┌─ Information supplied

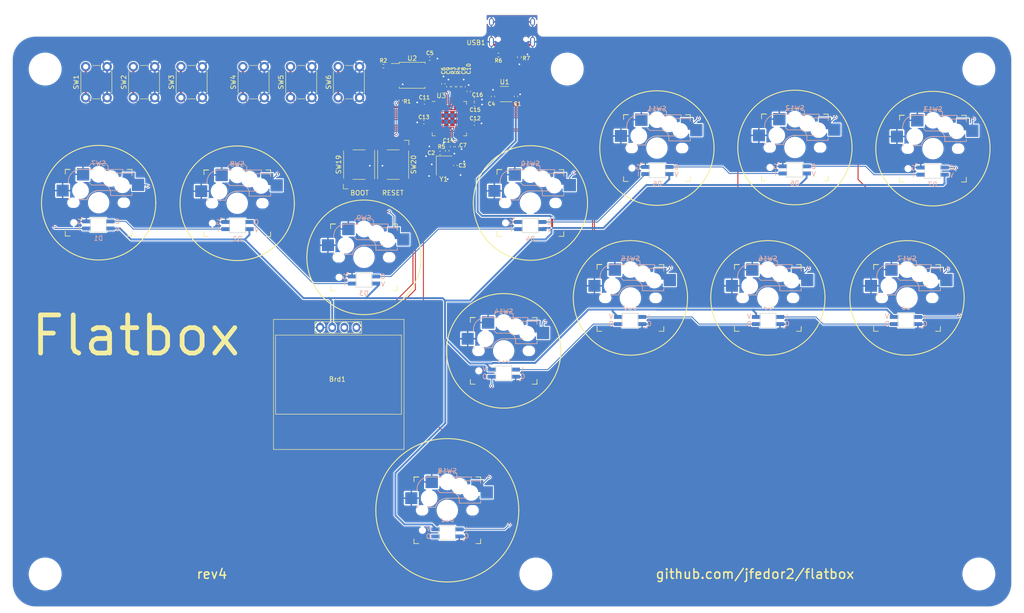
<source format=kicad_pcb>
(kicad_pcb (version 20211014) (generator pcbnew)

  (general
    (thickness 1.6)
  )

  (paper "A4")
  (layers
    (0 "F.Cu" signal)
    (31 "B.Cu" signal)
    (32 "B.Adhes" user "B.Adhesive")
    (33 "F.Adhes" user "F.Adhesive")
    (34 "B.Paste" user)
    (35 "F.Paste" user)
    (36 "B.SilkS" user "B.Silkscreen")
    (37 "F.SilkS" user "F.Silkscreen")
    (38 "B.Mask" user)
    (39 "F.Mask" user)
    (40 "Dwgs.User" user "User.Drawings")
    (41 "Cmts.User" user "User.Comments")
    (42 "Eco1.User" user "User.Eco1")
    (43 "Eco2.User" user "User.Eco2")
    (44 "Edge.Cuts" user)
    (45 "Margin" user)
    (46 "B.CrtYd" user "B.Courtyard")
    (47 "F.CrtYd" user "F.Courtyard")
    (48 "B.Fab" user)
    (49 "F.Fab" user)
  )

  (setup
    (pad_to_mask_clearance 0)
    (grid_origin 110.744 89.408)
    (pcbplotparams
      (layerselection 0x00010fc_ffffffff)
      (disableapertmacros false)
      (usegerberextensions true)
      (usegerberattributes true)
      (usegerberadvancedattributes false)
      (creategerberjobfile false)
      (svguseinch false)
      (svgprecision 6)
      (excludeedgelayer true)
      (plotframeref false)
      (viasonmask false)
      (mode 1)
      (useauxorigin false)
      (hpglpennumber 1)
      (hpglpenspeed 20)
      (hpglpendiameter 15.000000)
      (dxfpolygonmode true)
      (dxfimperialunits true)
      (dxfusepcbnewfont true)
      (psnegative false)
      (psa4output false)
      (plotreference true)
      (plotvalue false)
      (plotinvisibletext false)
      (sketchpadsonfab false)
      (subtractmaskfromsilk true)
      (outputformat 1)
      (mirror false)
      (drillshape 0)
      (scaleselection 1)
      (outputdirectory "../Flatbox-rev4-gerber/")
    )
  )

  (net 0 "")
  (net 1 "GND")
  (net 2 "+5V")
  (net 3 "D-")
  (net 4 "D+")
  (net 5 "unconnected-(U1-Pad4)")
  (net 6 "unconnected-(U3-Pad35)")
  (net 7 "LEFT")
  (net 8 "DOWN")
  (net 9 "RIGHT")
  (net 10 "UP")
  (net 11 "L1")
  (net 12 "R1")
  (net 13 "TRIANGLE")
  (net 14 "SQUARE")
  (net 15 "CIRCLE")
  (net 16 "CROSS")
  (net 17 "R2")
  (net 18 "L2")
  (net 19 "Net-(C3-Pad1)")
  (net 20 "+3V3")
  (net 21 "+1V1")
  (net 22 "Net-(R3-Pad2)")
  (net 23 "Net-(R4-Pad2)")
  (net 24 "Net-(R6-Pad1)")
  (net 25 "Net-(R7-Pad1)")
  (net 26 "XIN")
  (net 27 "XOUT")
  (net 28 "unconnected-(U3-Pad34)")
  (net 29 "OPT1")
  (net 30 "OPT2")
  (net 31 "OPT3")
  (net 32 "OPT4")
  (net 33 "OPT5")
  (net 34 "OPT6")
  (net 35 "Net-(R1-Pad2)")
  (net 36 "QSPI_SS")
  (net 37 "Net-(SW20-Pad2)")
  (net 38 "QSPI_SD3")
  (net 39 "QSPI_SCLK")
  (net 40 "QSPI_SD0")
  (net 41 "QSPI_SD2")
  (net 42 "QSPI_SD1")
  (net 43 "unconnected-(U3-Pad28)")
  (net 44 "unconnected-(U3-Pad25)")
  (net 45 "unconnected-(U3-Pad24)")
  (net 46 "unconnected-(U3-Pad18)")
  (net 47 "unconnected-(U3-Pad17)")
  (net 48 "unconnected-(U3-Pad9)")
  (net 49 "unconnected-(U3-Pad2)")
  (net 50 "unconnected-(USB1-Pad3)")
  (net 51 "unconnected-(USB1-Pad9)")
  (net 52 "unconnected-(U3-Pad32)")
  (net 53 "unconnected-(U3-Pad31)")
  (net 54 "I2C-SCL")
  (net 55 "I2C-SDA")
  (net 56 "LED")
  (net 57 "Net-(D1-Pad2)")
  (net 58 "Net-(D2-Pad2)")
  (net 59 "Net-(D3-Pad2)")
  (net 60 "Net-(D4-Pad2)")
  (net 61 "Net-(D5-Pad2)")
  (net 62 "Net-(D6-Pad2)")
  (net 63 "Net-(D7-Pad2)")
  (net 64 "Net-(D8-Pad2)")
  (net 65 "Net-(D10-Pad4)")
  (net 66 "Net-(D10-Pad2)")
  (net 67 "Net-(D11-Pad2)")
  (net 68 "unconnected-(D12-Pad2)")

  (footprint "Kailh:Kailh_socket_MX-ChocV1" (layer "F.Cu") (at 87.32 65.17 180))

  (footprint "Kailh:Kailh_socket_MX-ChocV1" (layer "F.Cu") (at 113.92 76.52 180))

  (footprint "Kailh:Kailh_socket_MX-ChocV1" (layer "F.Cu") (at 131.42 129.62 180))

  (footprint "Kailh:Kailh_socket_MX-ChocV1" (layer "F.Cu") (at 148.86 65.11 180))

  (footprint "Kailh:Kailh_socket_MX-ChocV1" (layer "F.Cu") (at 175.42 53.58 180))

  (footprint "Kailh:Kailh_socket_MX-ChocV1" (layer "F.Cu") (at 204.39 53.46 180))

  (footprint "Kailh:Kailh_socket_MX-ChocV1" (layer "F.Cu") (at 233.36 53.7 180))

  (footprint "Kailh:Kailh_socket_MX-ChocV1" (layer "F.Cu") (at 143.25 96.15 180))

  (footprint "Kailh:Kailh_socket_MX-ChocV1" (layer "F.Cu") (at 169.86 85.04 180))

  (footprint "Kailh:Kailh_socket_MX-ChocV1" (layer "F.Cu") (at 198.71 85.04 180))

  (footprint "Kailh:Kailh_socket_MX-ChocV1" (layer "F.Cu") (at 227.92 85.04 180))

  (footprint "MountingHole:MountingHole_6.4mm_M6" (layer "F.Cu") (at 47 37))

  (footprint "MountingHole:MountingHole_6.4mm_M6" (layer "F.Cu") (at 47 143))

  (footprint "MountingHole:MountingHole_6.4mm_M6" (layer "F.Cu") (at 243 143))

  (footprint "MountingHole:MountingHole_6.4mm_M6" (layer "F.Cu") (at 243 37))

  (footprint "Kailh:Kailh_socket_MX-ChocV1" (layer "F.Cu") (at 58.225 65.05 180))

  (footprint "MountingHole:MountingHole_6.4mm_M6" (layer "F.Cu") (at 156.6 37))

  (footprint "Button_Switch_THT:SW_PUSH_6mm_H5mm" (layer "F.Cu") (at 88.5 43 90))

  (footprint "Button_Switch_THT:SW_PUSH_6mm_H5mm" (layer "F.Cu") (at 65.5 43 90))

  (footprint "Button_Switch_THT:SW_PUSH_6mm_H5mm" (layer "F.Cu") (at 98.5 43 90))

  (footprint "Button_Switch_THT:SW_PUSH_6mm_H5mm" (layer "F.Cu") (at 55.5 43 90))

  (footprint "Button_Switch_THT:SW_PUSH_6mm_H5mm" (layer "F.Cu") (at 75.5 43 90))

  (footprint "Button_Switch_THT:SW_PUSH_6mm_H5mm" (layer "F.Cu") (at 108.5 43 90))

  (footprint "MountingHole:MountingHole_6.4mm_M6" (layer "F.Cu") (at 133.5 78))

  (footprint "MountingHole:MountingHole_6.4mm_M6" (layer "F.Cu") (at 150 143))

  (footprint "Resistor_SMD:R_0402_1005Metric" (layer "F.Cu") (at 146.55 34.5 -90))

  (footprint "Type-C:HRO-TYPE-C-31-M-12-Assembly" (layer "F.Cu")
    (tedit 60F9A757) (tstamp 00000000-0000-0000-0000-000060f712ce)
    (at 145 24.5 180)
    (property "LCSC" "C165948")
    (property "Sheetfile" "D:/Github/Flatbox/Flatbox-rev4.sch")
    (property "Sheetname" "")
    (path "/00000000-0000-0000-0000-000060e4daaf")
    (attr smd)
    (fp_text reference "USB1" (at 7.55 -6.95) (layer "F.SilkS")
      (effects (font (size 1 1) (thickness 0.15)))
      (tstamp 7c2008c8-0626-4a09-a873-065e83502a0e)
    )
    (fp_text value "HRO-TYPE-C-31-M-12" (at 0 1.15) (layer "Dwgs.User")
      (effects (font (size 1 1) (thickness 0.15)))
      (tstamp f4a8afbe-ed68-4253-959f-6be4d2cbf8c5)
    )
    (fp_text user "${REFERENCE}" (at 0 -9.25) (layer "F.Fab")
      (effects (font (size 1 1) (thickness 0.15)))
      (tstamp a25b7e01-1754-4cc9-8a14-3d9c461e5af5)
    )
    (fp_line (start 4.47 0) (end 4.47 -7.3) (layer "Dwgs.User") (width 0.15) (tstamp 6d0c9e39-9878-44c8-8283-9a59e45006fa))
    (fp_line (start -4.47 -7.3) (end 4.47 -7.3) (layer "Dwgs.User") (width 0.15) (tstamp 7c411b3e-aca2-424f-b644-2d21c9d80fa7))
    (fp_line (start -4.47 0) (end -4.47 -7.3) (layer "Dwgs.User") (width 0.15) (tstamp 9c607e49-ee5c-4e85-a7da-6fede9912412))
    (fp_line (start -4.47 0) (end 4.47 0) (layer "Dwgs.User") (width 0.15) (tstamp e5e5220d-5b7e-47da-a902-b997ec8d4d58))
    (fp_line (start -4.5 -7.5) (end -3.75 -7.5) (layer "F.CrtYd") (width 0.15) (tstamp 0cbeb329-a88d-4a47-a5c2-a1d693de2f8c))
    (fp_line (start -3.75 -7.5) (end -3.75 -8.5) (layer "F.CrtYd") (width 0.15) (tstamp 443bc73a-8dc0-4e2f-a292-a5eff00efa5b))
    (fp_line (start 4.5 -7.5) (end 4.5 0) (layer "F.CrtYd") (width 0.15) (tstamp 810ed4ff-ffe2-4032-9af6-fb5ada3bae5b))
    (fp_line (start 3.75 -8.5) (end 3.75 -7.5) (layer "F.CrtYd") (width 0.15) (tstamp 83021f70-e61e-4ad3-bae7-b9f02b28be4f))
    (fp_line (start -3.75 -8.5) (end 3.75 -8.5) (layer "F.CrtYd") (width 0.15) (tstamp cc75
... [1028031 chars truncated]
</source>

└─

- _Your goal_: Give back, exactly as written, the stretch from the line with "143.25 96.15 180))" through the line with "227.92 85.04 180))", and no other lines from the records above.

- _Answer_:
  (footprint "Kailh:Kailh_socket_MX-ChocV1" (layer "F.Cu") (at 143.25 96.15 180))

  (footprint "Kailh:Kailh_socket_MX-ChocV1" (layer "F.Cu") (at 169.86 85.04 180))

  (footprint "Kailh:Kailh_socket_MX-ChocV1" (layer "F.Cu") (at 198.71 85.04 180))

  (footprint "Kailh:Kailh_socket_MX-ChocV1" (layer "F.Cu") (at 227.92 85.04 180))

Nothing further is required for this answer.